Stepping back from the ETC confusion

November 17, 2009 in Economics,Finance

Following the lead of an FT article last week, FT Alphaville went exploring ETC's (exchange traded currencies) and noted (emphasis mine):

As for the investor... it means a potential upside scenario of receiving all of the performance of a currency index, for relatively low management fees, but without any interest or dividend (no carry trade here then).

The bold phrase prompted Felix Salmon to wonder how an ETC could "provide exposure to local interest rates" (as stated in the original article), when the follow-up claims there's no interest at all? Felix tracked through various prospecti and documents in search of an answer, but couldn't get a clear description of the ETC's exposure. The closest he came was this, from Morgan Stanley Foreign Exchange (MSFX) indices documentation:

For the Total Return versions of the MSFX Indices based on the deliverable MSFX Currencies, in order to replicate the return of a constant fully collateralized strategy, the related MSFX Index will accrue interest daily at the One-Month T-Bill Rate… Hence, the daily return on the related MSFX Total Return Index will be computed as the sum of the MSFX Currency return and the One-Month T-Bill return.

To which Felix notes:

There certainly doesn’t seem to be any mention of local interest rates there.

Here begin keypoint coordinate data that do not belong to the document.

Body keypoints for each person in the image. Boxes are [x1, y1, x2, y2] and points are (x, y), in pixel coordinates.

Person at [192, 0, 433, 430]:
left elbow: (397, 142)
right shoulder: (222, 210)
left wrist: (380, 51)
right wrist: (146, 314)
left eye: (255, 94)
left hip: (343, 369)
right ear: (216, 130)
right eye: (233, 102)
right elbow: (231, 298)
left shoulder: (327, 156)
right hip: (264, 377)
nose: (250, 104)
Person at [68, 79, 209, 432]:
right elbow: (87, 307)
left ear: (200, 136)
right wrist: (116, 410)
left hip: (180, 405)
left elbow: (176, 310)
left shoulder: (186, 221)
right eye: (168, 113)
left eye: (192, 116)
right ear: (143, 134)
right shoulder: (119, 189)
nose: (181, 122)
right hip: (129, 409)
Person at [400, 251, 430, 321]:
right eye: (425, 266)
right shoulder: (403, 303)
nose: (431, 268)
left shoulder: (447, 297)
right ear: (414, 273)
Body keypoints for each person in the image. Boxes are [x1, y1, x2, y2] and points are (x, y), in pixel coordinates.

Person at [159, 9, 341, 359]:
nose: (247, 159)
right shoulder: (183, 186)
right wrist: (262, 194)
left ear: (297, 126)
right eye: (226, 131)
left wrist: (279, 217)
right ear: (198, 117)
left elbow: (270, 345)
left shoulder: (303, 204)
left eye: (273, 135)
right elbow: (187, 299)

And so both Felix and FT Alphaville concluded that despite having currency exposure, these securities can not replicate the carry trade. But this morning, Felix posted that ETC's do in fact have sensitivity to local interest rates and, by extention, the carry trade.

I'm a bit surprised that this has taken so many words and posts to resolve. I think everyone needs to step back and review the basic mechanics of these products rather than go chasing details Here are a few key definitions:

  1. Total return: the return received on an investment, if all distributions (dividends and interest) were reinvested.
  2. Interest rate parity: a theory which equates exchange rates and interest rates. The forward exchange rate is given by the spot exchange rate times the ratio of the two currencies' interest rates. This model can decompose all FX moves into interest rate moves, and vice versa.

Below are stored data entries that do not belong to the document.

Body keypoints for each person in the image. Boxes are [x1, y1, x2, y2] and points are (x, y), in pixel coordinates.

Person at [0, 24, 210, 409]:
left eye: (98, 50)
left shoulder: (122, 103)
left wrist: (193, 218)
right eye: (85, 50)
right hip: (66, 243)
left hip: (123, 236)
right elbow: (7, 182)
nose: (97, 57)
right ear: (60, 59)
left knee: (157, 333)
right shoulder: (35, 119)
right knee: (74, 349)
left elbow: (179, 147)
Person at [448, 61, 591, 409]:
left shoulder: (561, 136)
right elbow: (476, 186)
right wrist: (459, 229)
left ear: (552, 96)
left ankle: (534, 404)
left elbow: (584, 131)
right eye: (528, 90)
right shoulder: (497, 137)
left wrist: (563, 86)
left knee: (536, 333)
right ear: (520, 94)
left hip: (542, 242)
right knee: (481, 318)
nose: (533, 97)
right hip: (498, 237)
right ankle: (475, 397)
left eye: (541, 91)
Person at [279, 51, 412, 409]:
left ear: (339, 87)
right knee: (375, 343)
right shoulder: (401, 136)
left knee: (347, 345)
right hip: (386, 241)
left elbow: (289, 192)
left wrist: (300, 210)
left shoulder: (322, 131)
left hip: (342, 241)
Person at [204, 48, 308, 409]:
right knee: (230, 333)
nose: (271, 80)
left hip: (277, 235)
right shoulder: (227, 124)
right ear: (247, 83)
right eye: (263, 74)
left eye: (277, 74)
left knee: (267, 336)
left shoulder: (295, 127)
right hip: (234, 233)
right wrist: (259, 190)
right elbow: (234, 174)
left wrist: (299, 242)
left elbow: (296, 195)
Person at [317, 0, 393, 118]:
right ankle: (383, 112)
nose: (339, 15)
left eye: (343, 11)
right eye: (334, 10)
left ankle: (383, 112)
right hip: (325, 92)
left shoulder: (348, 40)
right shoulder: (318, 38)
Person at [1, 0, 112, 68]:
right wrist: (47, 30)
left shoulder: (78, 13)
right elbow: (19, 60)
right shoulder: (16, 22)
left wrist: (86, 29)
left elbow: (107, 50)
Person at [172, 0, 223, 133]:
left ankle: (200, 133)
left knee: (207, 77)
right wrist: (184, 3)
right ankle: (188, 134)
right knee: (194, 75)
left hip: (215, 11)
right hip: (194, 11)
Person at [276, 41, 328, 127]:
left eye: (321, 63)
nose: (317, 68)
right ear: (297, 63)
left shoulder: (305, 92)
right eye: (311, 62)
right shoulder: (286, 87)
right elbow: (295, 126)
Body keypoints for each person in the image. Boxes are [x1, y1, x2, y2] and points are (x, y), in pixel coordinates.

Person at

FT Alphaville was correct that the ETC's do not pay any interest or dividends. However, because they are total return indices, they were incorrect that this eliminates the carry trade.

Felix was correct that the documentation made no mention of local interest rates, but that's a technicality as he failed to appreciate that interest rates and exchange rates are two sides of the same coin, particularly because total return indices were used in the absence of distributing interest payments.

When you borrow yen to lend dollars, you are earning a dollar interest rate and paying a yen rate; the differential (according to interest rate parity) corresponds to the exchange rate and would normally erase itself if the BoJ didn't keep rates so low. Thus, the return on that yen trade corresponds to the difference between local and domestic interest rates. Finally, adding the T-Bill return on top of the exchange rate return means that the ETC is equivalent to investing in the currencies themselves, interest payments and all. And that's it.